As a photographer I have led a double life – one in black and white and one in color.
Museum für Gestaltung Zürich (the Museum of Design in Zurich) is now showing René Burri’s Doppelleben (A Double Life), a homage exhibition for his 80th birthday.
Burri makes a pointed statement, the “artist” in him, with his interest in the play of forms and colors, loves confusion, puzzle and mystery. In his pictures we repeatedly find views through, inside or outside that are in someway unsettling. Windows and mirrors play an important role, they double the world: labyrinths for the eyes. The theme of the “picture in the picture” occurs regularly, the world as a stage, everyday life as a stage.
From the exhibition’s brochure
The exhibition gives a chance to know the stories behind some of the photographs. Here is one of them:
New York City, USA, 1998
I was at the top of the Magnum building on Spring Street and this was the building next door. I happened to look out and see those guys: she came out first, took off her clothes, and he started shooting. I became an unwitting, accidental paparazzo.
From Burri’s new publication Impossible Reminiscences
Here you can watch a video where René Burri talks about his colour photography.
More of Burri’s stories, told by himself, you can listen to here.
After the exhibition I spent some time thinking about windows, mirrors, a concept of a “picture in picture”. And I remembered The Buried Mirror by Carlos Fuentes. I’ve chosen some quotes that, in some way, illustrate Burri’s photography.
In tombs surrounding the religious sites of these native peoples (the Olmecs and the Totonacs), mirrors have been found, buried, ostensibly, to guide the dead through the underworld. Concave, opaque, polished, they contain the spark of light in the midst of darkness…
…On this shore are the slate-black pyrite mirrors found at the pyramid of El Tajín, an astonishing site whose name means “lightning”… El Tajín is a mirror of time.
On the other shore, Cervantes’ Knight of the Mirrors does the battle with Don Quixote, attempting to cure him of his madness.
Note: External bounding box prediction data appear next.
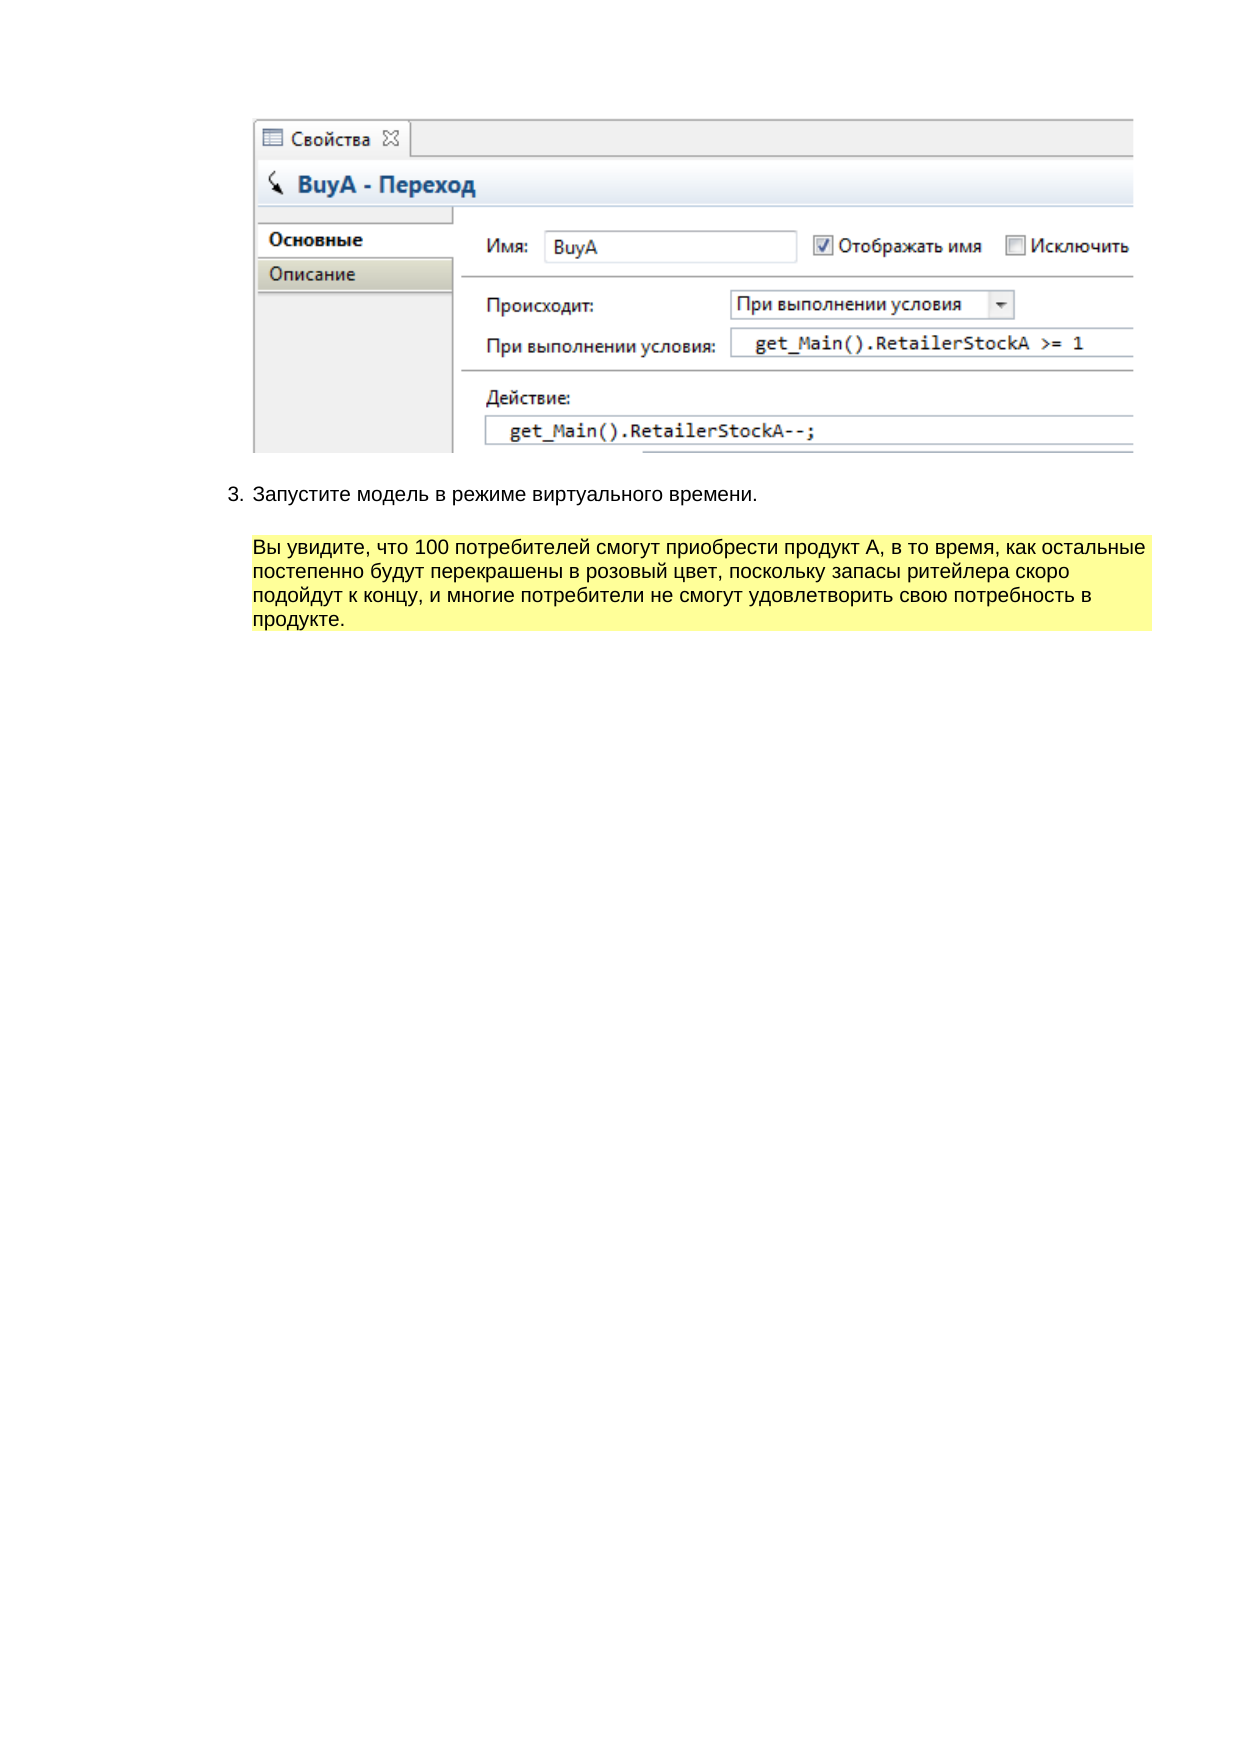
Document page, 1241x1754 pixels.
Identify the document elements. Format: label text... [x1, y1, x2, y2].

text Вы увидите, что 100 потребителей смогут приобрести продукт A, в то время, как остальные постепенно будут перекрашены в розовый цвет, поскольку запасы ритейлера скоро подойдут к концу, и многие потребители не смогут удовлетворить свою потребность в продукте. [252, 535, 1152, 631]
picture [252, 118, 1134, 453]
list Запустите модель в режиме виртуального времени. [227, 482, 1152, 506]
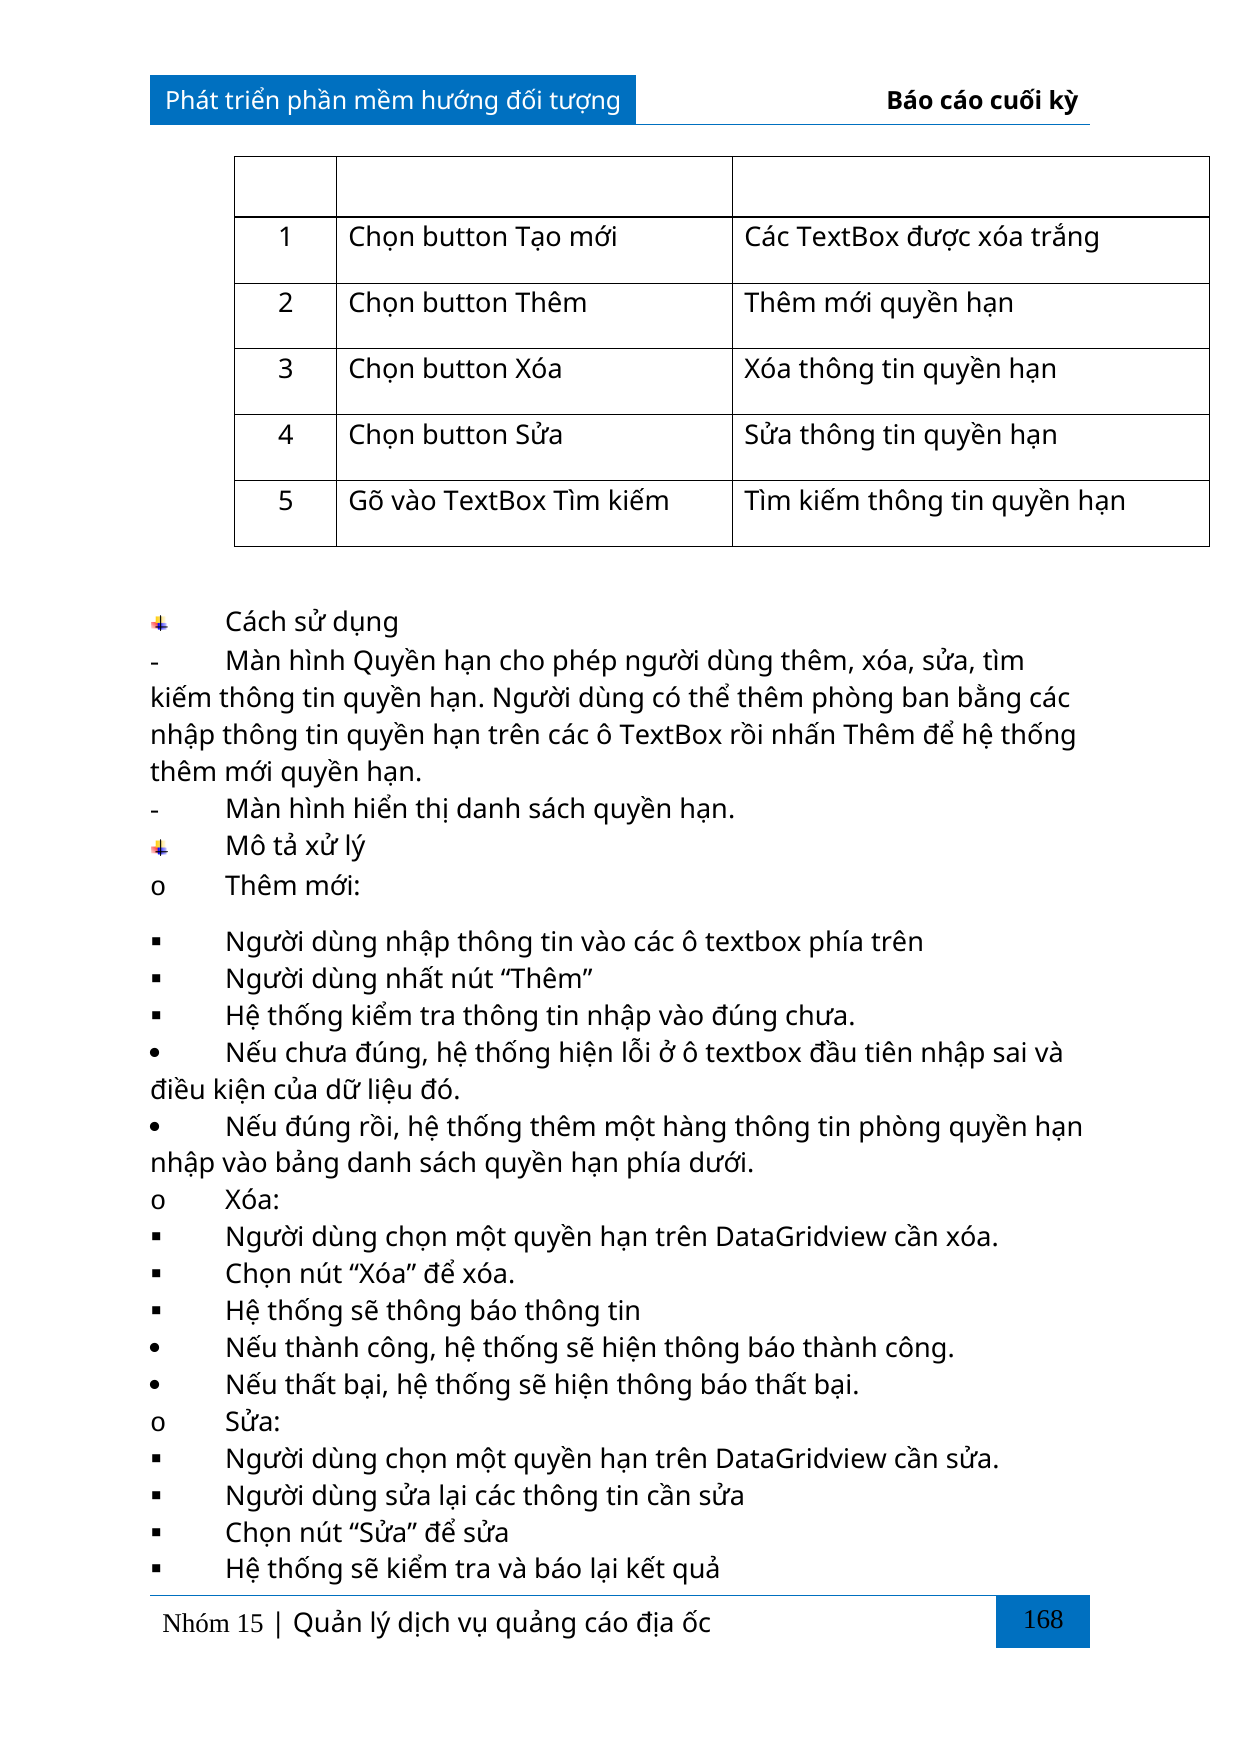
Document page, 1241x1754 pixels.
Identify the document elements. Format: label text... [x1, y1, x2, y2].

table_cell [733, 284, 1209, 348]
list Xóa: [150, 1181, 1090, 1218]
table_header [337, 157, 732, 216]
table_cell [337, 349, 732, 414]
list Thêm mới: [150, 866, 1090, 903]
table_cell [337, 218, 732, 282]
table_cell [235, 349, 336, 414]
list Nếu chưa đúng, hệ thống hiện lỗi ở ô textbox đầu tiên nhập sai và điều kiện của dữ liệu đó. [150, 1033, 1090, 1107]
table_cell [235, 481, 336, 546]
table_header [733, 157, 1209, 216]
list Hệ thống sẽ kiểm tra và báo lại kết quả [150, 1550, 1090, 1587]
list Màn hình Quyền hạn cho phép người dùng thêm, xóa, sửa, tìm kiếm thông tin quyền hạn. Người dùng có thể thêm phòng ban bằng các nhập thông tin quyền hạn trên các ô TextBox rồi nhấn Thêm để hệ thống thêm mới quyền hạn. [150, 642, 1090, 789]
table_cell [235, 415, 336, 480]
list Người dùng nhất nút “Thêm” [150, 959, 1090, 996]
picture [151, 838, 168, 856]
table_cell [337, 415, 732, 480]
list Màn hình hiển thị danh sách quyền hạn. [150, 789, 1090, 826]
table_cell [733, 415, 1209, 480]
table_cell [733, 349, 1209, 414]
list Nếu đúng rồi, hệ thống thêm một hàng thông tin phòng quyền hạn nhập vào bảng danh sách quyền hạn phía dưới. [150, 1107, 1090, 1181]
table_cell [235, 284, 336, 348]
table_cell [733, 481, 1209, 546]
list Người dùng nhập thông tin vào các ô textbox phía trên [150, 923, 1090, 959]
list Chọn nút “Xóa” để xóa. [150, 1255, 1090, 1292]
picture [151, 614, 168, 631]
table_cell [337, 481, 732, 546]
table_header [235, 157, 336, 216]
list Nếu thành công, hệ thống sẽ hiện thông báo thành công. [150, 1328, 1090, 1365]
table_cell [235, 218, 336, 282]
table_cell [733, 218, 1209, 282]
list Mô tả xử lý [150, 826, 1090, 863]
list Hệ thống kiểm tra thông tin nhập vào đúng chưa. [150, 996, 1090, 1033]
list Hệ thống sẽ thông báo thông tin [150, 1292, 1090, 1328]
list Cách sử dụng [150, 602, 1090, 639]
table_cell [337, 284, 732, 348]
list Người dùng chọn một quyền hạn trên DataGridview cần xóa. [150, 1218, 1090, 1255]
list Sửa: [150, 1402, 1090, 1439]
list Chọn nút “Sửa” để sửa [150, 1513, 1090, 1550]
list Người dùng sửa lại các thông tin cần sửa [150, 1476, 1090, 1513]
list Nếu thất bại, hệ thống sẽ hiện thông báo thất bại. [150, 1365, 1090, 1402]
list Người dùng chọn một quyền hạn trên DataGridview cần sửa. [150, 1439, 1090, 1476]
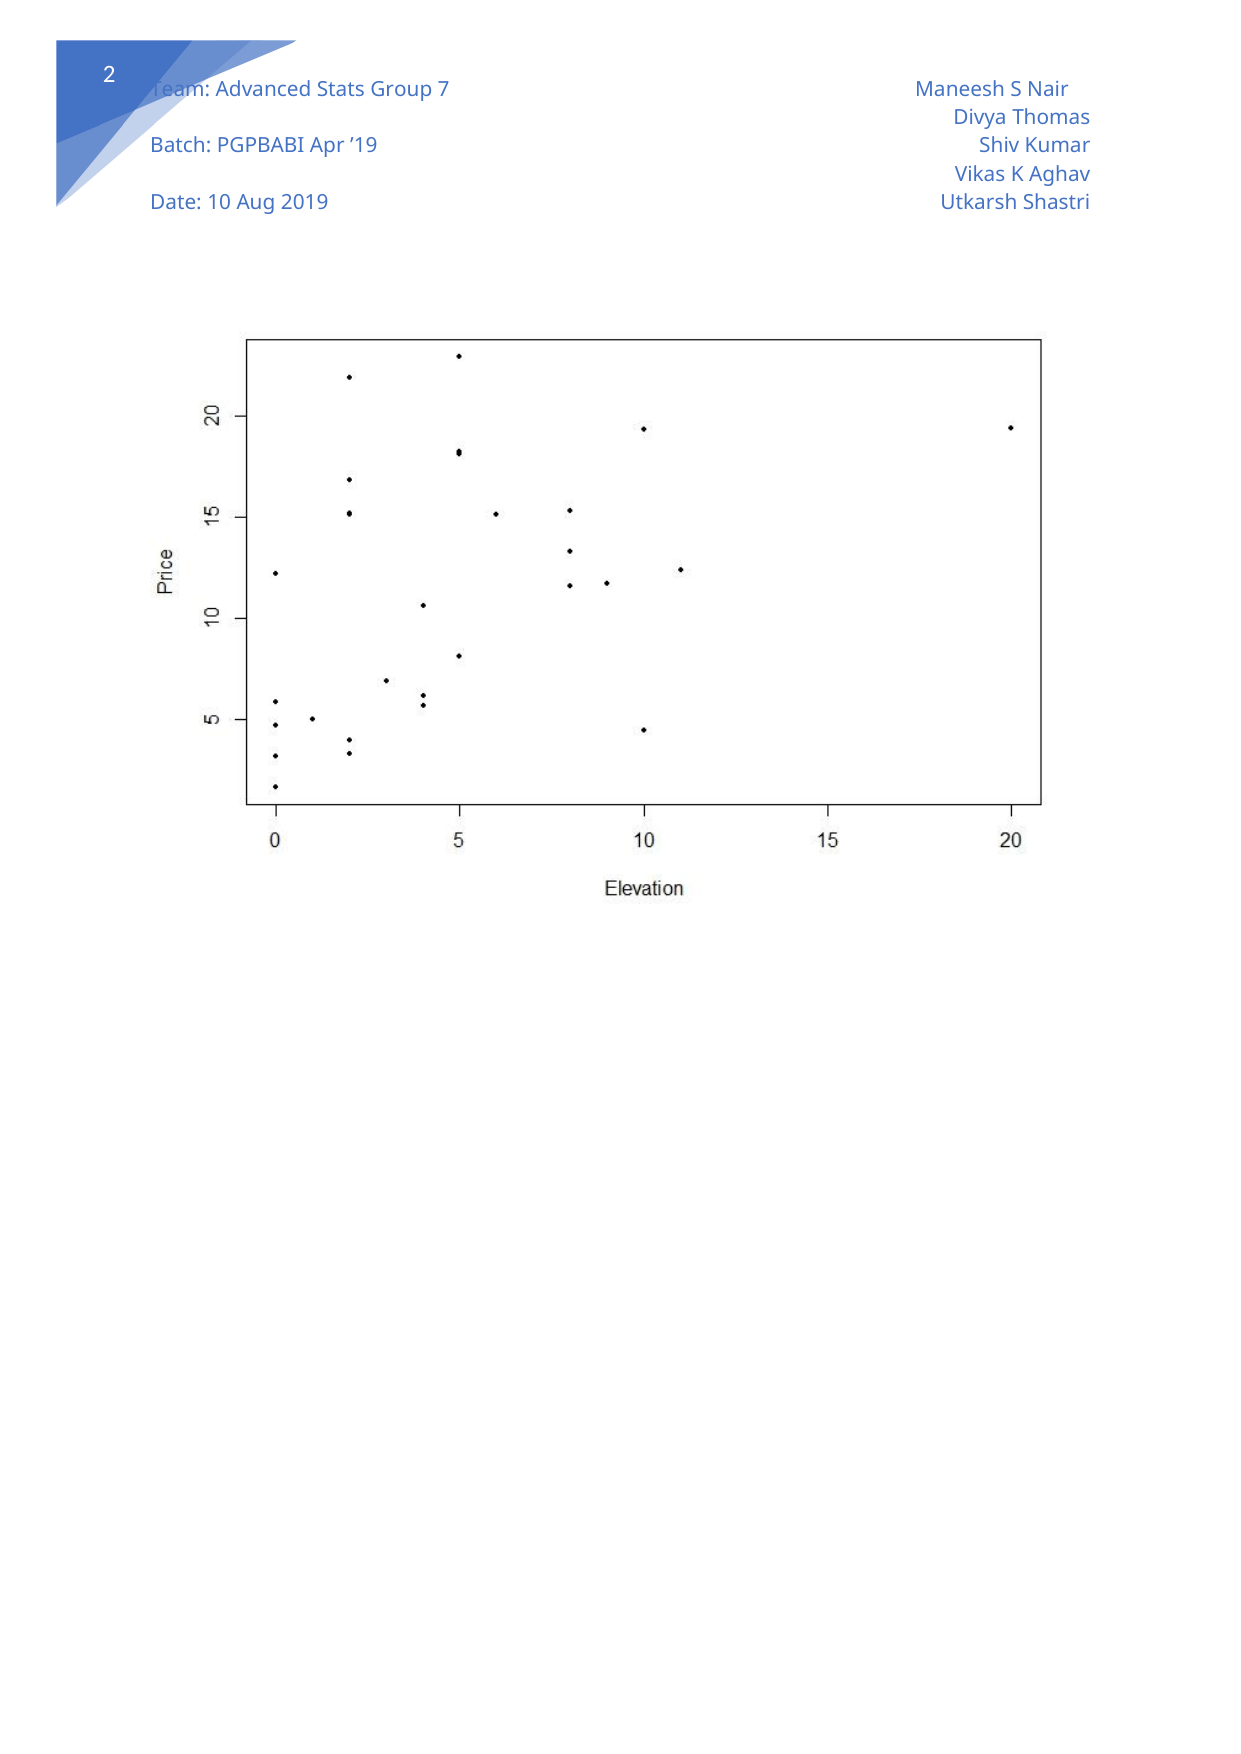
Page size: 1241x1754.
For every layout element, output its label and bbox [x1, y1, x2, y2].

picture [150, 243, 1091, 925]
picture [154, 196, 162, 207]
picture [238, 204, 247, 209]
picture [222, 195, 228, 208]
picture [56, 40, 298, 209]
The old hidalgo has a mirror in his mind, reflecting everything that he has ever read, which, poor fool, he considers to be the truth.
Nearby, in the Prado Museum of Madrid hangs a painting by Velázquez in which he pictures himself painting what he is actually painting, as if he had created a mirror. But in the very depth of his canvas, yet another mirror reflects the true witnesses of the work of art: you and I.
The Buried Mirror by Carlos Fuentes
The painting he’s talking about here is Las Meninas.
And this is what E.H Gombrich said about Las Meninas in The Story of Art:
What exactly does it all signify? We may never know, but I should like to fancy that Velázquez has arrested a real moment of time long before the invention of the camera.
Another painter I couldn’t resist thinking about was Johannes Vermeer. In the chapter The Mirror of Nature (The Story of Art) Gombrich writes:
Like a photographer who deliberately softens the strong contrasts of the picture without blurring the forms, Vermeer mellowed the outlines and yet retains the effect of solidity and firmness. It is a strange and unique combination of mellowness and precision which makes his best paintings so unforgettable. They make us see the quiet beauty of a simple scene with fresh eyes and give us an idea of what the light flooding through the window and heightening the colour of a piece of cloth.